*DOCUMENT TEXT*
▽
Bug #11192
openUsing Limiters causes out of order packets within one TCP or UDP flow
0%
Description
I am using following limiters:
pipe 1 config bw 85Mb queue 2000 mask all droptail
sched 1 config pipe 1 type qfq
queue 1 config pipe 1 queue 2000 mask all codel target 20ms interval 200ms ecn
pipe 2 config bw 85Mb queue 2000 mask all droptail
sched 2 config pipe 2 type qfq
queue 2 config pipe 2 queue 2000 mask all codel target 20ms interval 200ms ecn
(to get "mask all" option i have patched shaper.inc, but problem is reproducible with default shaper.inc also)
And using this rule:
match in on { ovpns8 } inet from 192.168.8.0/22 to 192.168.8.0/22 tracker 1608854657 dnqueue( 2,1) label "USER_RULE: Shape VPN Traffic"
As a result - I get a lot out-of-order packets in TCP / UDP streams when this rule is applied, and no reorder when firewall rule is turned off.
I have tried different types of queue management and schedulers, result is always the same.
I have also tried to limit network to 1 thread, net.isr.maxthreads=1 , no success.
Disabling net.inet.ip.dummynet.io_fast (via patching shaper.inc) gives no result too.
Attaching wireshark screenshow showing typical TCP out-of-order packets block (for 50-60 Mbit stream).
(There are hundreds of such blocks within all capture, but complete wireshark capture is 40 Megabytes for 6 seconds, so I can not attach it to ticket.)
Also attaching output of iperf3 with OUT OF ORDER errors for UDP 30 Mbit stream.
If i raise pipe bandwidth to 185Mb then probability of out-of-order becomes higher for the same traffic.
Files
Updated by Alexey Ab almost 4 years ago
Forget to mention: I am using VMWare workstation 15.5, 2 core PFsense VM with em adapters.
Updated by Jim Pingle almost 4 years ago
- Status changed from New to Feedback
Have you only tested this on pfSense 2.4.5?
Can you try again on a 2.5.0 development snapshot?
Updated by Alexey Ab almost 4 years ago
Update:
I've tested different pipe bandwidth and same 50 mbit traffic:
85 Mbit pipe - less reorder
185 Mbit pipe - more reorder
600 Mbit pipe - less reorder
1000 Mbit pipe - no reorder
When 85 Mbit pipe is saturated with traffic there is no reorder.
△
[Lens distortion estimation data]
▽
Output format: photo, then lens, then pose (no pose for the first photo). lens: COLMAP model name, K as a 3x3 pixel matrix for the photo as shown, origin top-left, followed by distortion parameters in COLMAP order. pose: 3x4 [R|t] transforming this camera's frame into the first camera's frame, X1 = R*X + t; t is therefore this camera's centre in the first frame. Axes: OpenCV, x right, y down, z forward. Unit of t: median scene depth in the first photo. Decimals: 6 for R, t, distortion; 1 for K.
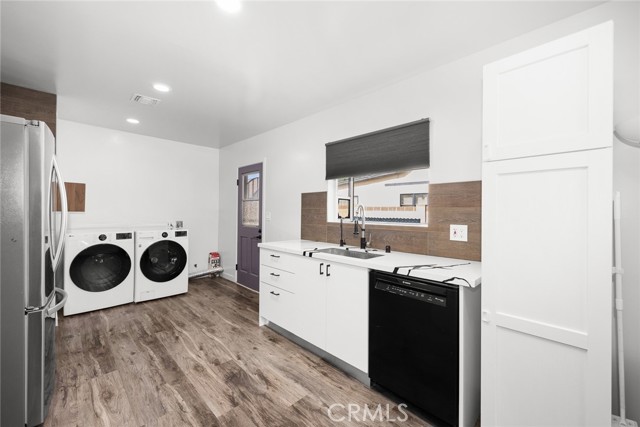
lens RADIAL K [[261.8, 0, 322.0], [0, 261.8, 213.3], [0, 0, 1]] dist [-0.000371, 0.000051]
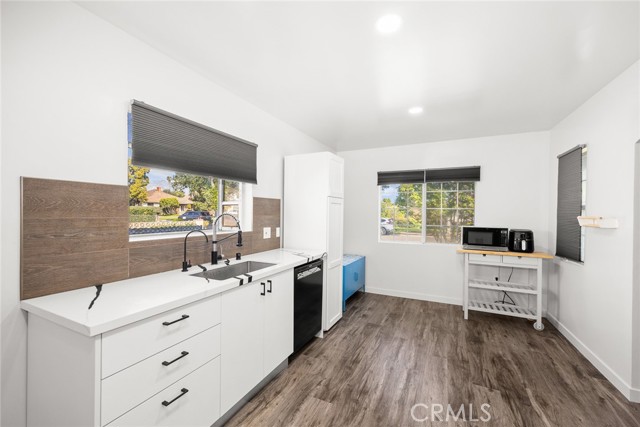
lens RADIAL K [[261.8, 0, 322.0], [0, 261.8, 213.3], [0, 0, 1]] dist [-0.000371, 0.000051]
pose [[-0.338698, -0.017856, 0.940726, -0.860317], [-0.014985, 0.999795, 0.013582, -0.052958], [-0.940776, -0.009496, -0.338896, 1.088410]]
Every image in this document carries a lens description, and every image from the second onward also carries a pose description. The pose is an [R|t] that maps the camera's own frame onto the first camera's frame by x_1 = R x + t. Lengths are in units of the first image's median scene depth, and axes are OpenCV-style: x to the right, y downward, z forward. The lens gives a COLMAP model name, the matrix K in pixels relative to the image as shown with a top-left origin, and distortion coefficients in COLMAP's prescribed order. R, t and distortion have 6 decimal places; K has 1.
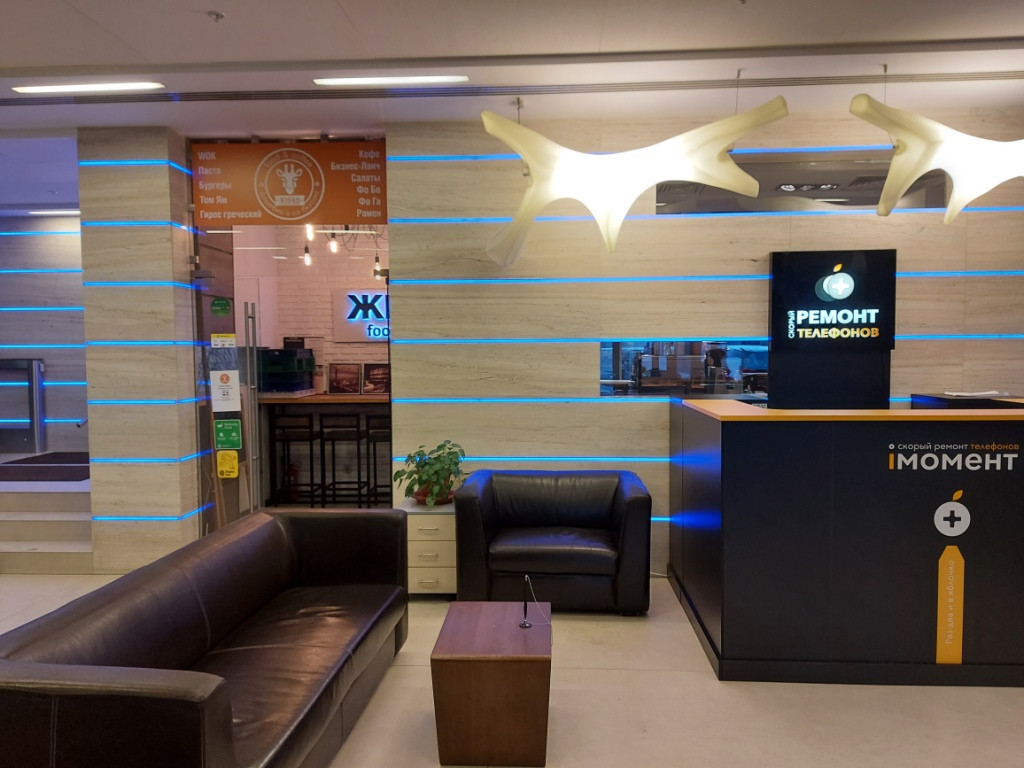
lens RADIAL K [[753.4, 0, 541.1], [0, 753.4, 387.7], [0, 0, 1]] dist [0.069963, -0.068637]
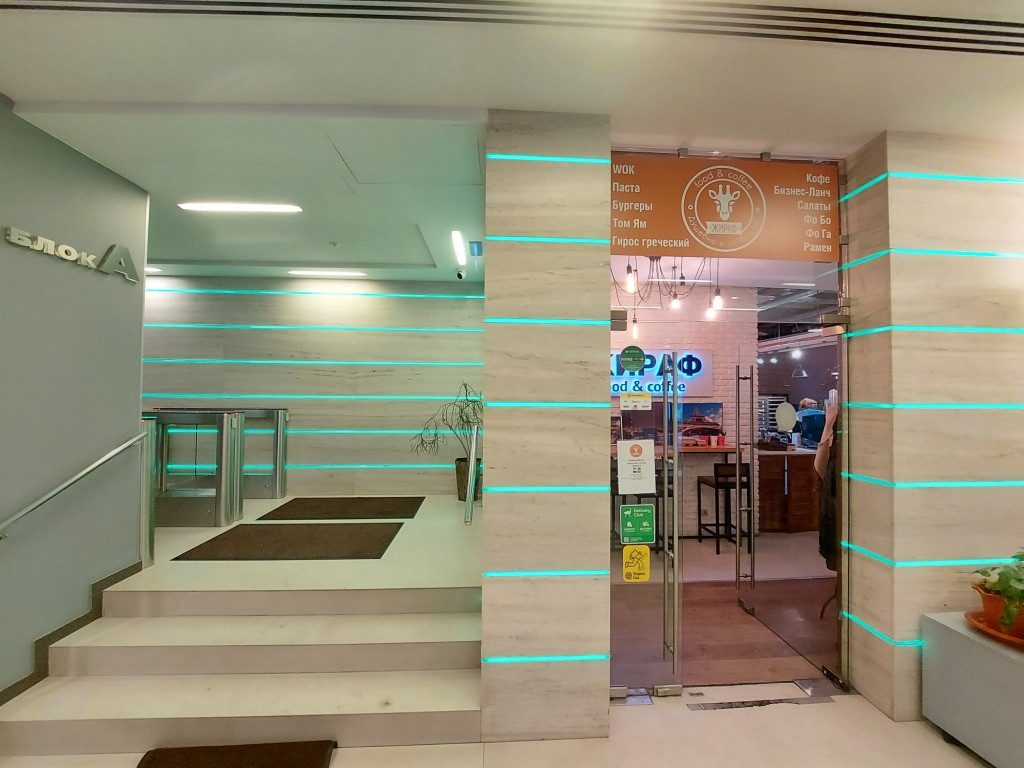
lens RADIAL K [[412.1, 0, 519.2], [0, 412.1, 380.0], [0, 0, 1]] dist [-0.020064, -0.000485]
pose [[0.995065, 0.016365, 0.097870, -0.616691], [-0.008049, 0.996369, -0.084762, -0.050035], [-0.098901, 0.083556, 0.991583, 0.638579]]
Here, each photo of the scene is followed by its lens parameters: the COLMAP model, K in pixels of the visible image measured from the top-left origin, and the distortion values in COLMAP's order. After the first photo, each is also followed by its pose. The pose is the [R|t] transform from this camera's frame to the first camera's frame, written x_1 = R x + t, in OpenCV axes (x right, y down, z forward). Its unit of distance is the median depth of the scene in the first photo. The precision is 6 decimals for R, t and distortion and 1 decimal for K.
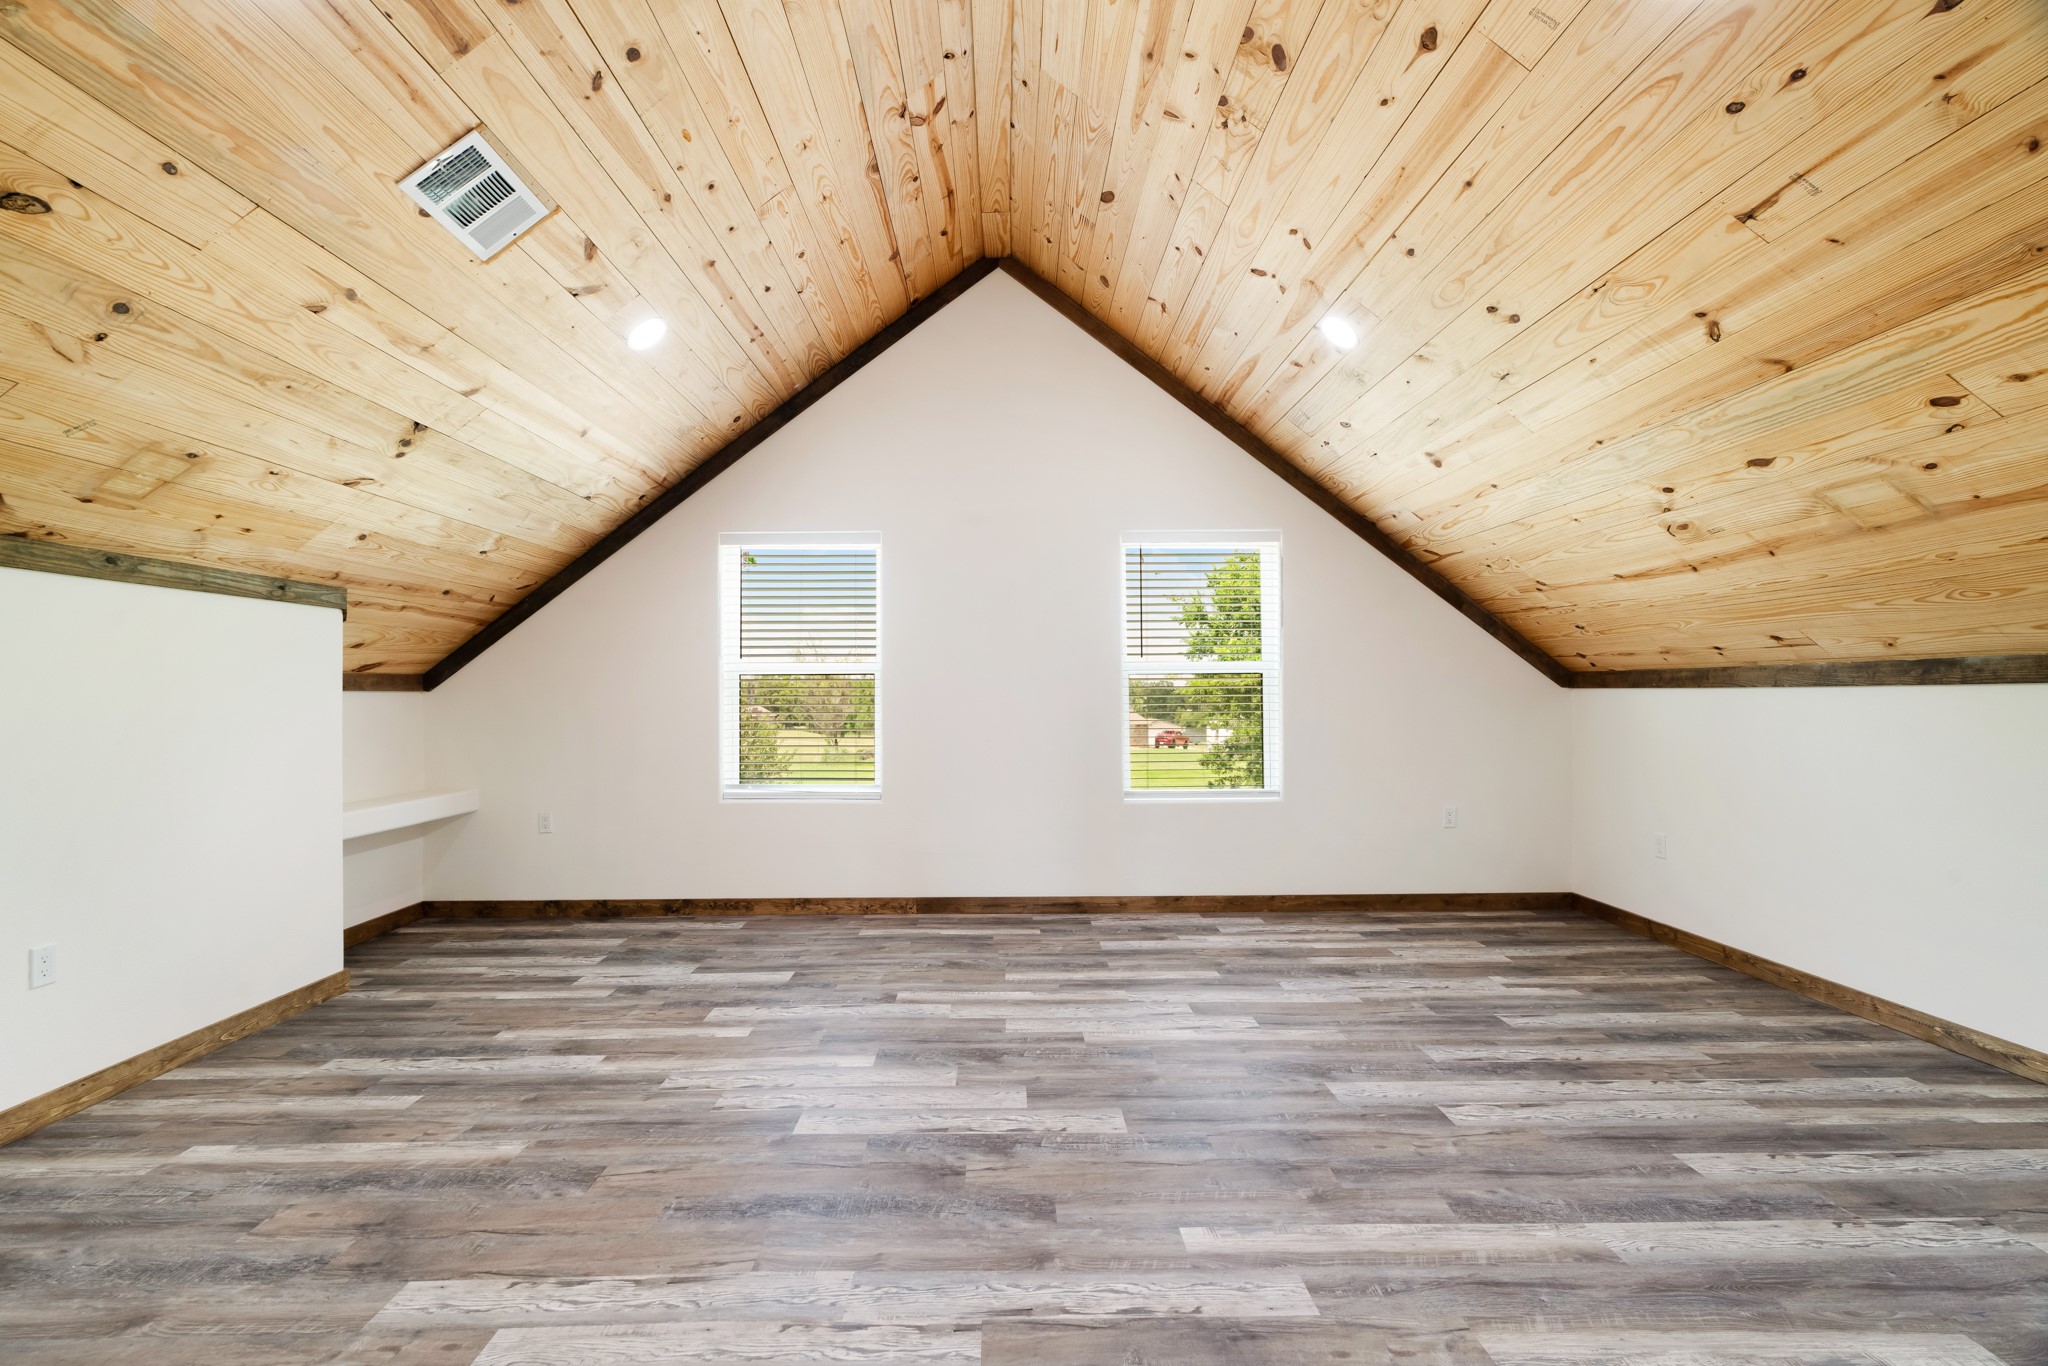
lens RADIAL K [[917.5, 0, 1009.2], [0, 917.5, 695.1], [0, 0, 1]] dist [-0.012547, 0.003219]
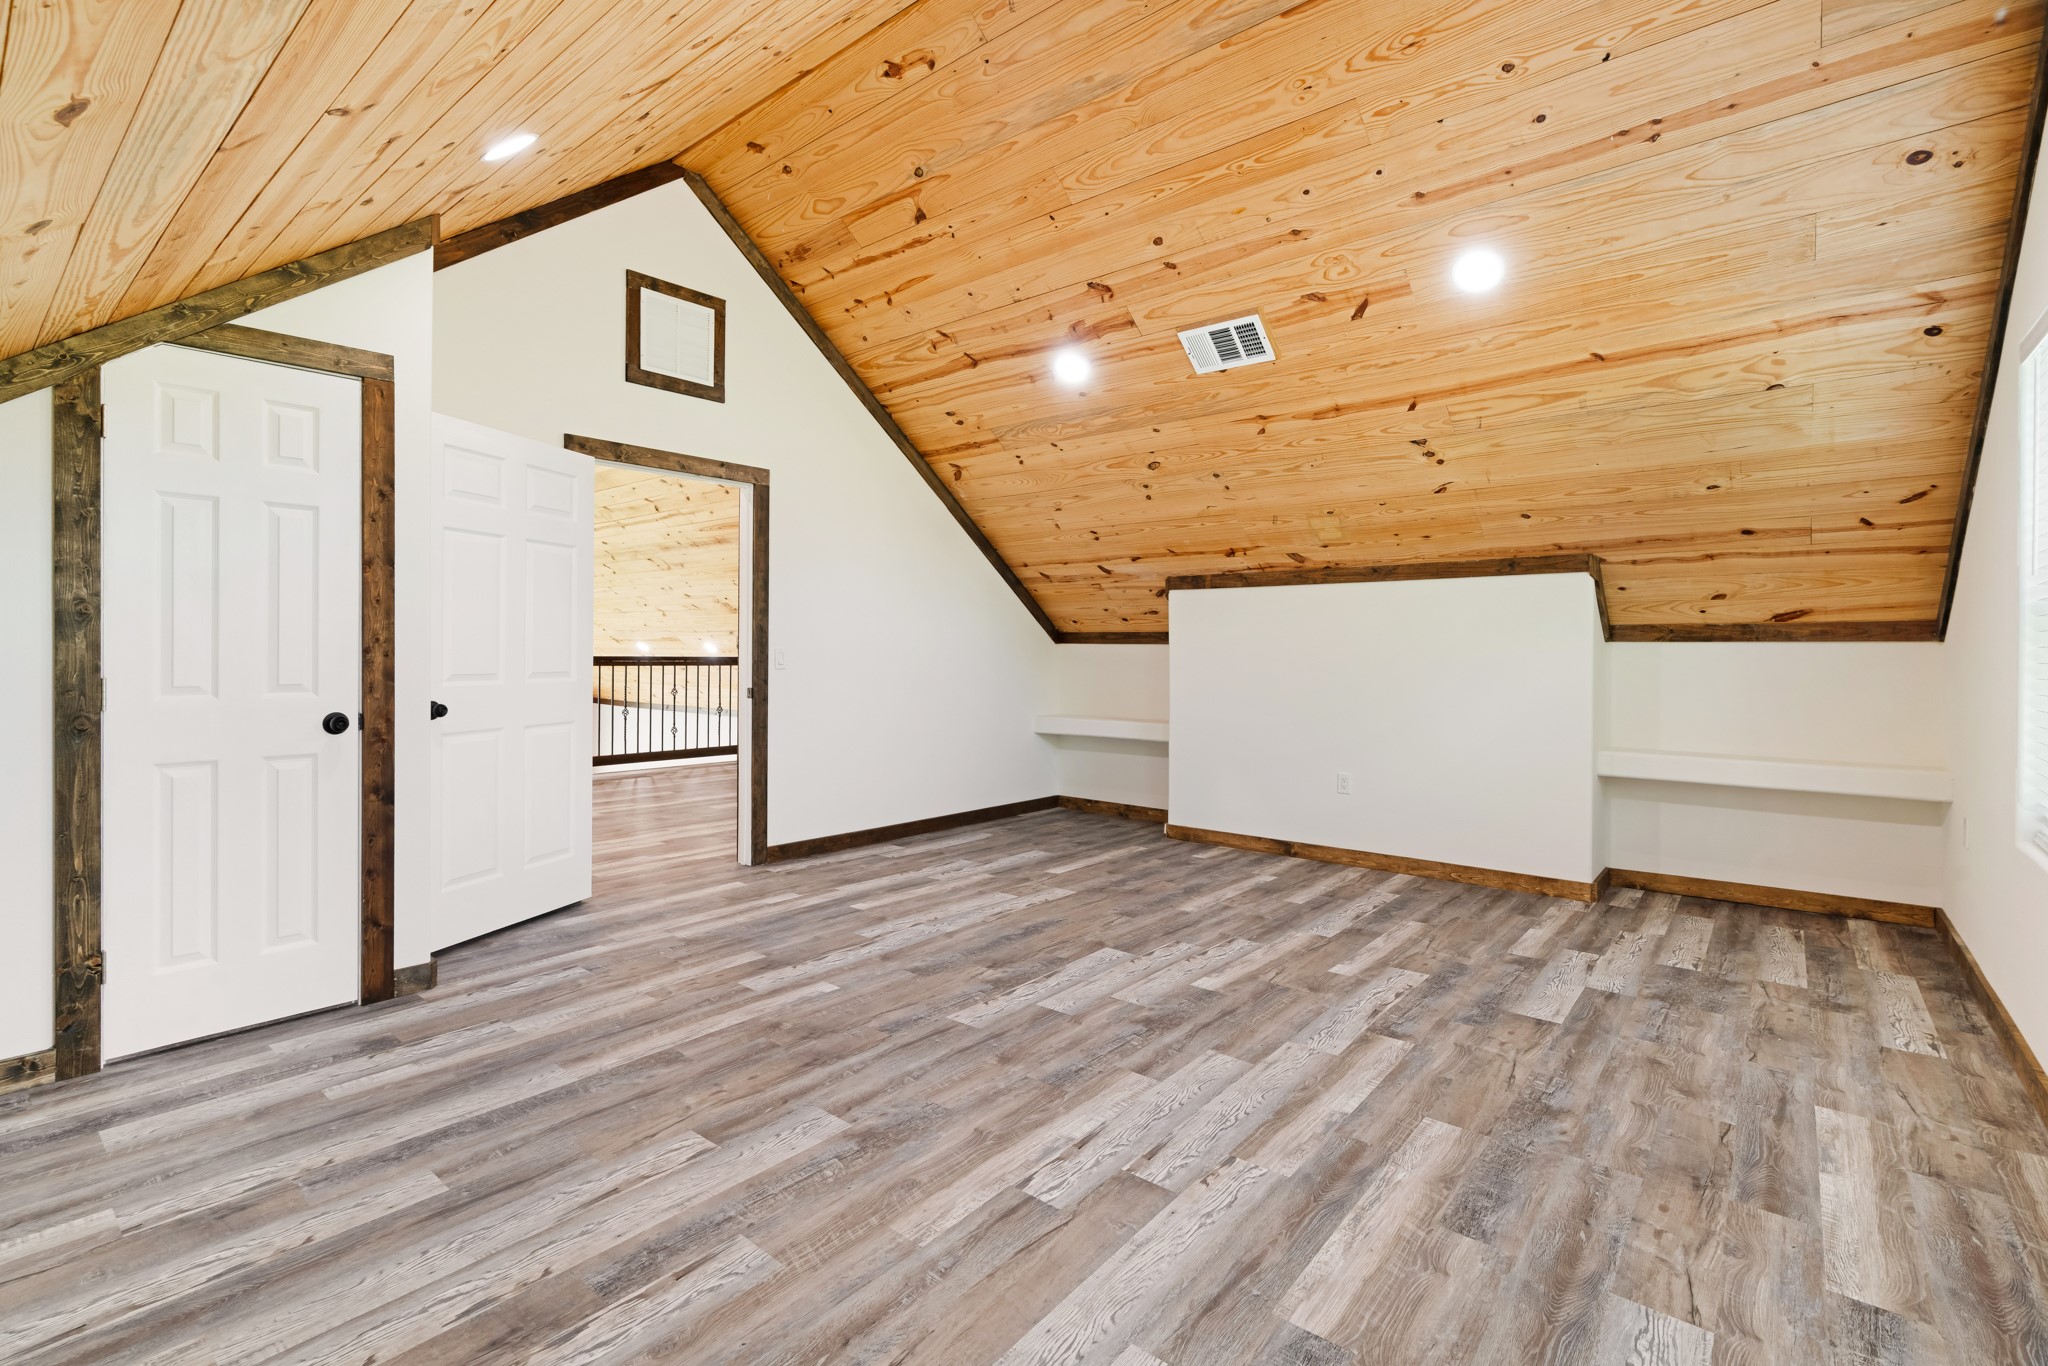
lens RADIAL K [[917.5, 0, 1010.9], [0, 917.5, 666.0], [0, 0, 1]] dist [-0.012547, 0.003219]
pose [[-0.643718, 0.014733, -0.765121, 0.909300], [-0.000547, 0.999806, 0.019713, 0.003531], [0.765263, 0.013108, -0.643585, 1.704050]]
△
*ASSIGNED TASK*
Please decide whether each statement below agrees with the bug thread, answering yes or no and quoting the words from the bug thread that decide it.
(a) Disabling net.inet.ip.dummynet.io_fast stopped the out-of-order packets.
(b) A 1000 Mbit pipe carrying the same 50 mbit traffic showed no reorder.
(c) The problem occurs only with the patched shaper.inc.

*RESPONSE TO THE TASK*
(a) No: "Disabling net.inet.ip.dummynet.io_fast (via patching shaper.inc) gives no result too."
(b) Yes: "1000 Mbit pipe - no reorder"
(c) No: "but problem is reproducible with default shaper.inc also"